The guy who designed the house knew a lot about how people percieve things, and did a damn good job. My hat is off there. And, in fact, you can build a “mystery house” anywhere, and it’ll do the same tricks, a point which they admitted in the books in the gift shop. There’s various “houses of mystery” scattered around the country, and they all do the same trick.

But.

The thing that keeps me from dismissing the Oregon vortex as 100% crapola was an odd firsthand experience which is going to sound idiotic, but I’m gonna tell you anyway. They have these rocks. And you stand on this rock and, I swear by my copy of the Origin of Species, after a few seconds, you start swaying. And the longer you stand there, the more rapidly you sway, a truly peculiar sensation that I can’t really describe, except that you’re swaying in a circle and your brain is asking your legs “‘Scuse me, guys, but why are you doing this?” “We don’t know, boss. It just seemed like the thing to do.”

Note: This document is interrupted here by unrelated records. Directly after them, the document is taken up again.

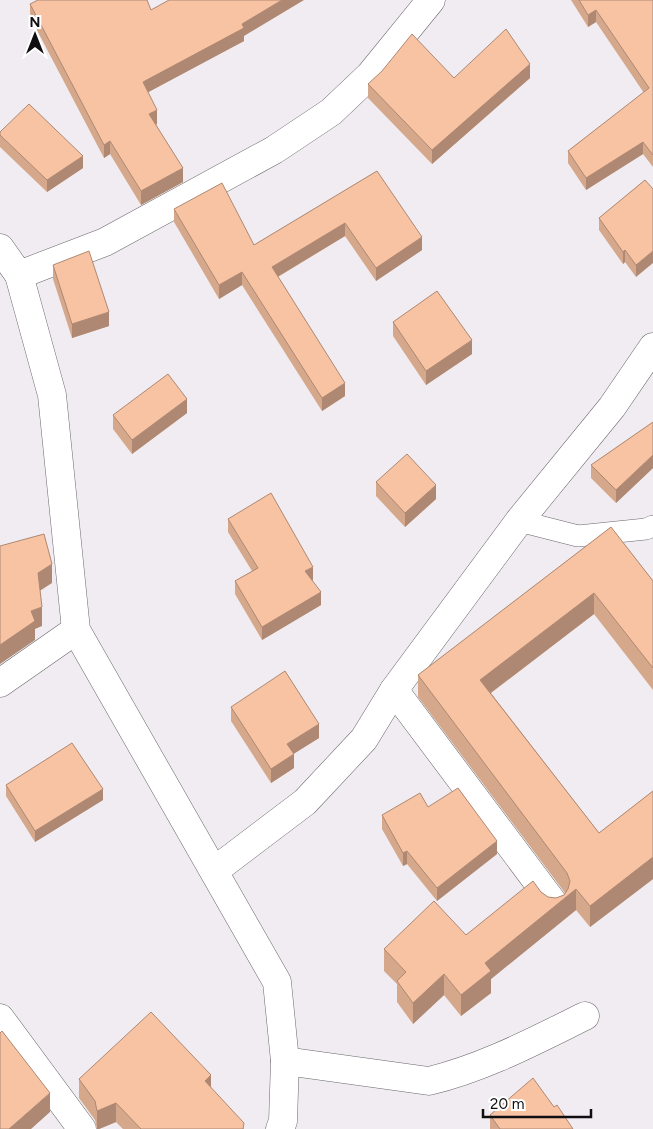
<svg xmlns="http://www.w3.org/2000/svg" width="653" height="1129" viewBox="0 0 653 1129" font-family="Figtree,sans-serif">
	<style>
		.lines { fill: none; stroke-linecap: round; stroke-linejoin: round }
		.service-casing { stroke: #6a676b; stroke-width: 22 }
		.minor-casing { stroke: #6a676b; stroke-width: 29 }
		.tertiary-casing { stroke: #6a676b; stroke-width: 29 }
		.service { stroke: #fff; stroke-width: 21 }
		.minor { stroke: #fff; stroke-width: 28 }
		.tertiary { stroke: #fff; stroke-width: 28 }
		.wall { fill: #d5a88c }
		.shaded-wall { fill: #ae8872 }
		.building { fill: #f8c3a3; stroke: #ae8872 }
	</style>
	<rect width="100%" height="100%" fill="#f0ecf1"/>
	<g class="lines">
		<defs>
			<path id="service" d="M 519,521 L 578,536 L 646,529 L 653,526"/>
			<g id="minor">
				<path d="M 19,275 L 105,242 L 274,150 L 331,112 L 370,75 L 431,0"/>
				<path d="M 0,683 L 76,630"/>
				<path d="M 394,690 L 554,904"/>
				<path d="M 214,871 L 305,802 L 364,739 L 394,690 L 519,521 L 612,407 L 653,347"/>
				<path d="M 0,1018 L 82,1129"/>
				<path d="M 285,1061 L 429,1081 C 484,1068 534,1041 585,1016"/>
			</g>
			<path id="tertiary" d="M 0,248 L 19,275 L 52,395 L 76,630 L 277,982 L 285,1061 L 283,1121 L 280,1129"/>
		</defs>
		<use href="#service" class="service-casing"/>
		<use href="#minor" class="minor-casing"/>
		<use href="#tertiary" class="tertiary-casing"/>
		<use href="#service" class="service"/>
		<use href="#minor" class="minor"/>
		<use href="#tertiary" class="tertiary"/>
	</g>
	<g class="wall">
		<path d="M 571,0 L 653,0 L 653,167 L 643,154 L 586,190 L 568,163 L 568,151 L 644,93 L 596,22 L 588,27 Z"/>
		<path d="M 30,4 L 244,36 L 244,41 L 148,92 L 157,124 L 156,124 L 183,182 L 141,205 L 110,154 L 104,158 L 30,17 Z"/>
		<path d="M 454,78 L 530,78 L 432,164 L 368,98 L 368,84 Z"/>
		<path d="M 0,132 L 83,168 L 47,192 L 0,147 Z"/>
		<path d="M 377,171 L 422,250 L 376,281 L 345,236 L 278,277 L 345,396 L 322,411 L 242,285 L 219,299 L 174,222 L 174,209 L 254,245 Z"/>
		<path d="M 645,180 L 636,277 L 625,262 L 623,264 L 599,230 L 599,218 Z"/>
		<path d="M 53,265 L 109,326 L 72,338 L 53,279 Z"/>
		<path d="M 393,322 L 472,354 L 426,385 L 393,336 Z"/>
		<path d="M 187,413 L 132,454 L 113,429 L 113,415 Z"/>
		<path d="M 653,422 L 653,468 L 616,503 L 591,478 L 591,465 Z"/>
		<path d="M 376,482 L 436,499 L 405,527 L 376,496 Z"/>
		<path d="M 228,519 L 313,580 L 312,580 L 321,605 L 262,640 L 235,594 L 235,581 L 252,571 L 228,532 Z"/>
		<path d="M 611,527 L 653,581 L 653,690 L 594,614 L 491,693 L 599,833 L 653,791 L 653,879 L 590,927 L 576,910 L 491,979 L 491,993 L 461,1016 L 444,995 L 413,1024 L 397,1002 L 397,984 L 384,971 L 384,949 L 466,935 L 541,892 L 548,897 L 556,898 L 564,895 L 565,893 L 418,697 L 418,675 Z"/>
		<path d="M 231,707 L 319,738 L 293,754 L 294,768 L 271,783 L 231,721 Z"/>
		<path d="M 6,785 L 103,800 L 35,842 L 6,796 Z"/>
		<path d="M 428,807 L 497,854 L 437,901 L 407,864 L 403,866 L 382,829 L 382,815 Z"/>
		<path d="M 79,1079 L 211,1088 L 244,1129 L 123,1129 L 116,1122 L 99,1129 L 97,1129 L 95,1120 L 79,1098 Z"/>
		<path d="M 554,1107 L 573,1129 L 490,1129 L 490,1115 Z"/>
	</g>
	<g class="shaded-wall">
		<path d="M 282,0 L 304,0 L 244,36 L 244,41 L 143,95 L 143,82 Z"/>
		<path d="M 596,10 L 596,22 L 588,27 L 588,15 Z"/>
		<path d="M 530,64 L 530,78 L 432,164 L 432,150 Z"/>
		<path d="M 157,110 L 157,124 L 149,128 L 149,114 Z"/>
		<path d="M 110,141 L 110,154 L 104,158 L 104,145 Z"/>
		<path d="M 643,142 L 643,154 L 586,190 L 586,178 Z"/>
		<path d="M 83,156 L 83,168 L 47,192 L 47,180 Z"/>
		<path d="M 183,168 L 183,182 L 141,205 L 141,191 Z"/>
		<path d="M 345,223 L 345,236 L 272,280 L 272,267 Z"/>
		<path d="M 422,237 L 422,250 L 376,281 L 376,268 Z"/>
		<path d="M 625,250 L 625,262 L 623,264 L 623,252 Z"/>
		<path d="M 653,251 L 653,263 L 636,277 L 636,265 Z"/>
		<path d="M 242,272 L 242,285 L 219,299 L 219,285 Z"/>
		<path d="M 109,312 L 109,326 L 72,338 L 72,324 Z"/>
		<path d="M 472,340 L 472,354 L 426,385 L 426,371 Z"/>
		<path d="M 345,383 L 345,396 L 322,411 L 322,398 Z"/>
		<path d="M 187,399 L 187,413 L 132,454 L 132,440 Z"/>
		<path d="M 653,455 L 653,468 L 616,503 L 616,490 Z"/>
		<path d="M 436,485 L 436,499 L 405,527 L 405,513 Z"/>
		<path d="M 52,564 L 52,583 L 38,592 L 38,573 Z"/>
		<path d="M 313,567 L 313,580 L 305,584 L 305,571 Z"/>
		<path d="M 321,592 L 321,605 L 262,640 L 262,627 Z"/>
		<path d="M 594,593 L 594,614 L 480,701 L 480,680 Z"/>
		<path d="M 42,607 L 42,626 L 35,629 L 35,640 L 0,664 L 0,645 L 31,611 Z"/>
		<path d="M 319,724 L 319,738 L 287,758 L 287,744 Z"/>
		<path d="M 294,754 L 294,768 L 271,783 L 271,769 Z"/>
		<path d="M 103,789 L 103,800 L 35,842 L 35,831 Z"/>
		<path d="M 497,841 L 497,854 L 437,901 L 437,888 Z"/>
		<path d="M 407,851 L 407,864 L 403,866 L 403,853 Z"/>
		<path d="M 653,857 L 653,879 L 590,927 L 590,906 Z"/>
		<path d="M 576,889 L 576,910 L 491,979 L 491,993 L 461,1016 L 461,995 L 485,963 Z"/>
		<path d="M 444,974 L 444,995 L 413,1024 L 413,1003 Z"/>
		<path d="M 211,1075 L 211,1094 L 205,1081 Z"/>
		<path d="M 50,1093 L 50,1112 L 31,1129 L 9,1129 Z"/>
		<path d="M 116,1103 L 116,1122 L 99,1129 L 97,1129 L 97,1111 Z"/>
	</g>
	<g class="building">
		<path d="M 38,0 L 147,0 L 151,10 L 169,0 L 282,0 L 242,24 L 244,28 L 143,82 L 157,110 L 149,114 L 183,168 L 141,191 L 110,141 L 104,145 L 30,4 Z"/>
		<path d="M 579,0 L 653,0 L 653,155 L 643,142 L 586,178 L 568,151 L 649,88 L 596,10 L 588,15 Z"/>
		<path d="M 506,29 L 530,64 L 432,150 L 368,84 L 382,71 L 412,34 L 454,78 Z"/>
		<path d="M 29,104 L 83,156 L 47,180 L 0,135 L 0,132 Z"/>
		<path d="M 377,171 L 422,237 L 376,268 L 345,223 L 272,267 L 345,383 L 322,398 L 242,272 L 219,285 L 174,209 L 222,183 L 254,245 Z"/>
		<path d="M 645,180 L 653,189 L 653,251 L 636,265 L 625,250 L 623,252 L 599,218 Z"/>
		<path d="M 89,251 L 109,312 L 72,324 L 53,265 Z"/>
		<path d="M 437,291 L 472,340 L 426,371 L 393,322 Z"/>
		<path d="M 168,374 L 187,399 L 132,440 L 113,415 Z"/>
		<path d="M 653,422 L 653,455 L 616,490 L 591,465 Z"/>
		<path d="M 407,454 L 436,485 L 405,513 L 376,482 Z"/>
		<path d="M 271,493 L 313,567 L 305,571 L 321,592 L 262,627 L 235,581 L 258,568 L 228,519 Z"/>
		<path d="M 611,527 L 653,581 L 653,668 L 594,593 L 480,680 L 599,833 L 653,791 L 653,857 L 590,906 L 576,889 L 485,963 L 491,971 L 461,995 L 444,974 L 413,1003 L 397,981 L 406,972 L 384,949 L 434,901 L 466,935 L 533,881 L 541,892 L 548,897 L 556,898 L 564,895 L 568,889 L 570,881 L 567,873 L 418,675 Z"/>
		<path d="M 44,534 L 52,564 L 38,573 L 42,607 L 31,611 L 35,621 L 0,645 L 0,546 Z"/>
		<path d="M 285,671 L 319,724 L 287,744 L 294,754 L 271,769 L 231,707 Z"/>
		<path d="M 72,743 L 103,789 L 35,831 L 6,785 Z"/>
		<path d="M 458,788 L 497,841 L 437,888 L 407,851 L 403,853 L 382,815 L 420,793 L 428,807 Z"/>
		<path d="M 151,1012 L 211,1075 L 205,1081 L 244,1123 L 243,1129 L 141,1129 L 116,1103 L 97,1111 L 95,1101 L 79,1079 Z"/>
		<path d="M 2,1031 L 50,1093 L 9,1129 L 0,1129 L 0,1033 Z"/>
		<path d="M 533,1078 L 554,1107 L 557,1105 L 573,1129 L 500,1129 L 490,1115 Z"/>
	</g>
	<g transform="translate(35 35)" stroke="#ffffff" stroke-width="4" paint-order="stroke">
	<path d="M0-4L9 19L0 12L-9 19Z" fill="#100e10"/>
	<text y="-8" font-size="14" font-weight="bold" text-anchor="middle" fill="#100e10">N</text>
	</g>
	<path d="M483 1109v8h108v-8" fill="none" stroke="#100e10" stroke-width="2.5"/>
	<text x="490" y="1109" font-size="15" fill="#100e10" stroke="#ffffff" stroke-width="4" paint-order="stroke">20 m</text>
</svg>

Sounds dumb, I know. But it was very odd.

However, because I am a good little beady-eyed rationalist, I will offer this caveat–there are signs saying that if you stand on the rock, something happens. Subconscious muscular tensing because I expected something to happen? It could be. I like to think of myself as being as suggestible as a brick, but I could’ve done. It’s been a decade now, so I can’t recall how specific the sign was. It may be like dowsing and I may simply have fallen for the schtick hook, line, and sinker–I’d need a coupla double blind studies before I’d be willing to claim that there is a real, measureable phenomenon that doesn’t arise from my squishy gray matter.

Nevertheless, if you’re ever in Southern Oregon, the Oregon Vortex is so absurd and wonderful as pure loopy Americana, I recommend it highly. And go stand on the rocks.